4 Cow. 82 | N.Y. Sup. Ct. | 1825
The mere delay, in this case is not a sufficient ground for our allowing execution to go.
It is not necessary that a writ of error should be allowed by a Judge. It is a writ of right; and the proper officer is bound to issue it, of course, on the application of the party. The English books speak much of allowing a writ of error, but this does not mean a judicial act. There the writ is delivered to the Clerk of the Errors, who enters its receipt, whereupon the party takes of him a note or certificate that he has allowed the writ.

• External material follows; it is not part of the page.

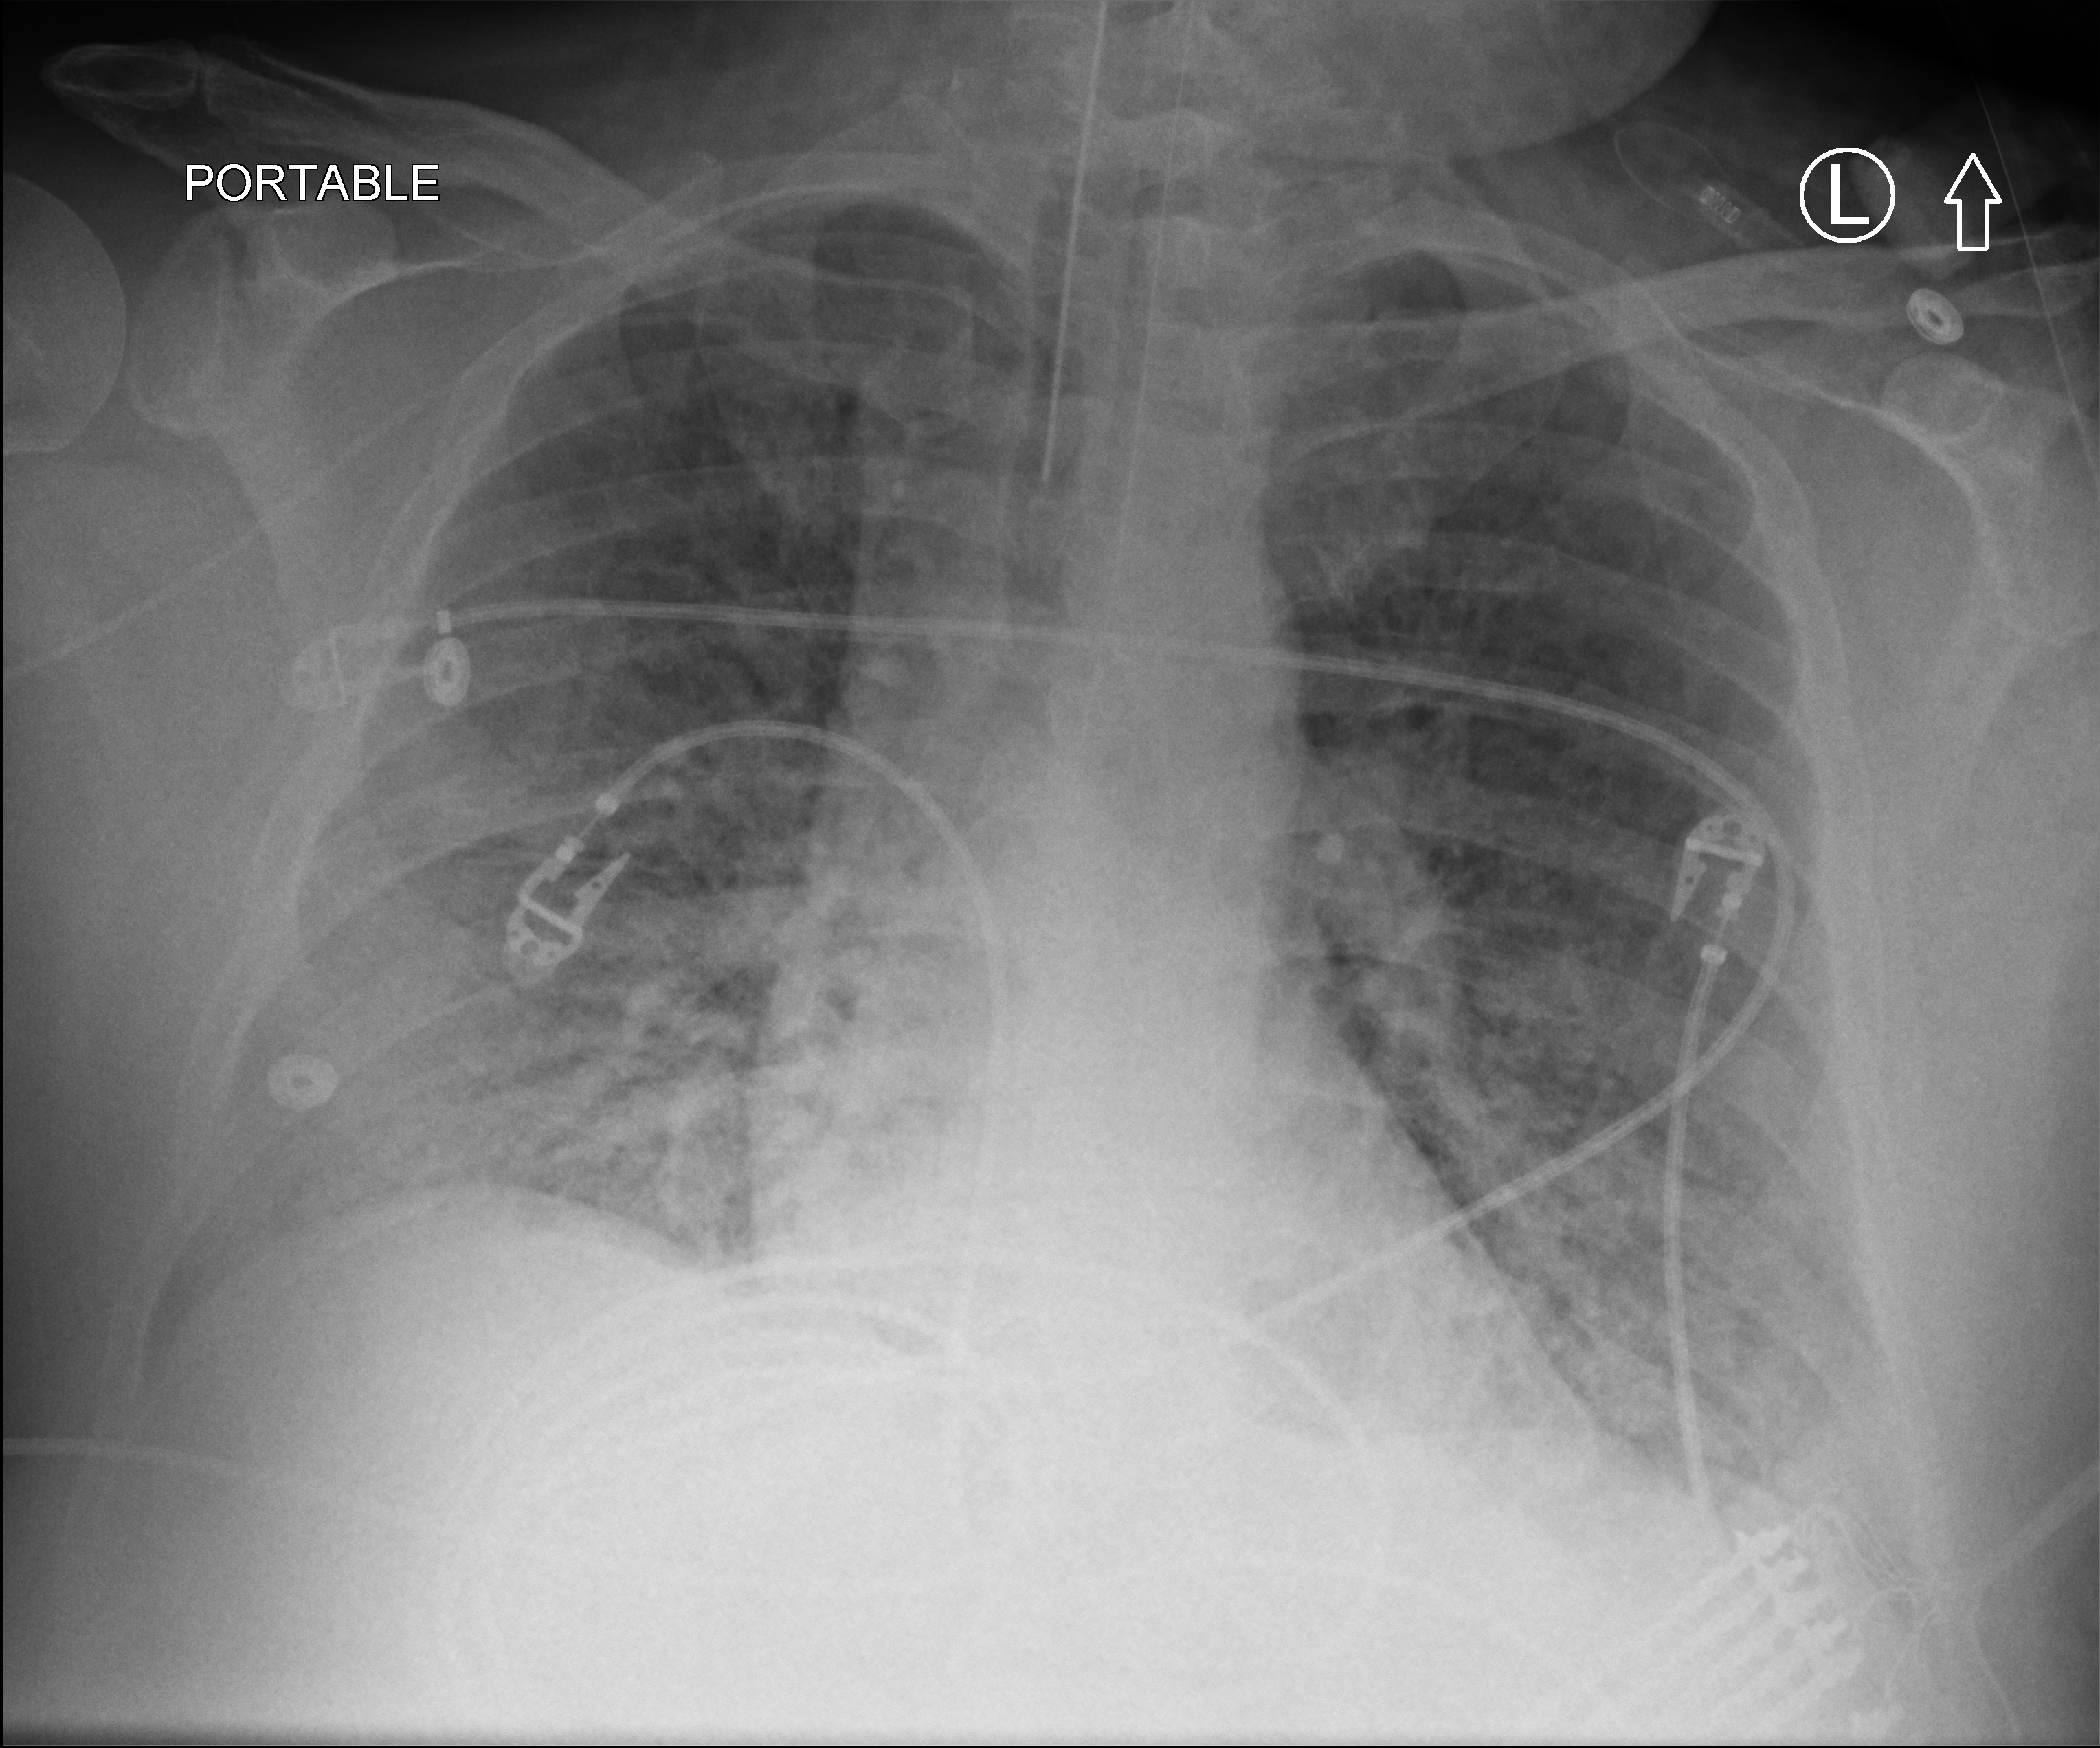
Portable chest radiograph; anteroposterior (AP) projection. Patient hospitalised with COVID-19, aged 18–59 years.
Admission-level facts for this patient (not findings on this image; timing relative to this image not recorded): diabetes (admission record): yes; admitted to intensive care during this hospital stay: yes.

As to the recognizance, the party here drew a bond, with an adequate penalty, and a proper condition. With this he goes to a Judge, in whose presence it is executed. The Judge witnesses it, and certifies, substantially, that it was acknowledged in his presence. The proceeding was somewhat informal. The instrument is not technically worded ; but it was a virtual compliance with the act. The words, “ signed, sealed and delivered, in the presence of” the Judge, is equivalent to saying that it was acknow lodged before him. It, was, in fact, so acknowledged. It was the act of the party and his bail. It is a sufficient warrant for drawing up a regular recognizance roll; and we think it fully available to the plaintiff, should he find it necessary to resort to it by action.
Motion denied.
Vid. 1 Archb. Pr. 218 ; and for note of allowance, Tidd’s Forma, 515, s. 13. Id. Albany ed. 1803 p. 208.
In noto to Gravall v. Stimpson, (1 B. & P. 479, n. a.) the allowance of a writ of error is defined to be, its delivery to the Clerk of the Errors; and Mcriton v. Stevens, (Bam. 205,) and Sykes v. Dawson, (id. 209,) support that definition. Vid. also, Payne v. Whaley, (2 B. & P. 137.)